Coordinate mapping data
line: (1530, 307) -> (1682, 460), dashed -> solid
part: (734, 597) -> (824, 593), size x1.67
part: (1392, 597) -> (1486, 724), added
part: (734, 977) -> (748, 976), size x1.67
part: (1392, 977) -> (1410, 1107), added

_PROBLEM TO WORK ON_
Produce an exact copy of every entry above.

_RESULT_
line: (1530, 307) -> (1682, 460), dashed -> solid
part: (734, 597) -> (824, 593), size x1.67
part: (1392, 597) -> (1486, 724), added
part: (734, 977) -> (748, 976), size x1.67
part: (1392, 977) -> (1410, 1107), added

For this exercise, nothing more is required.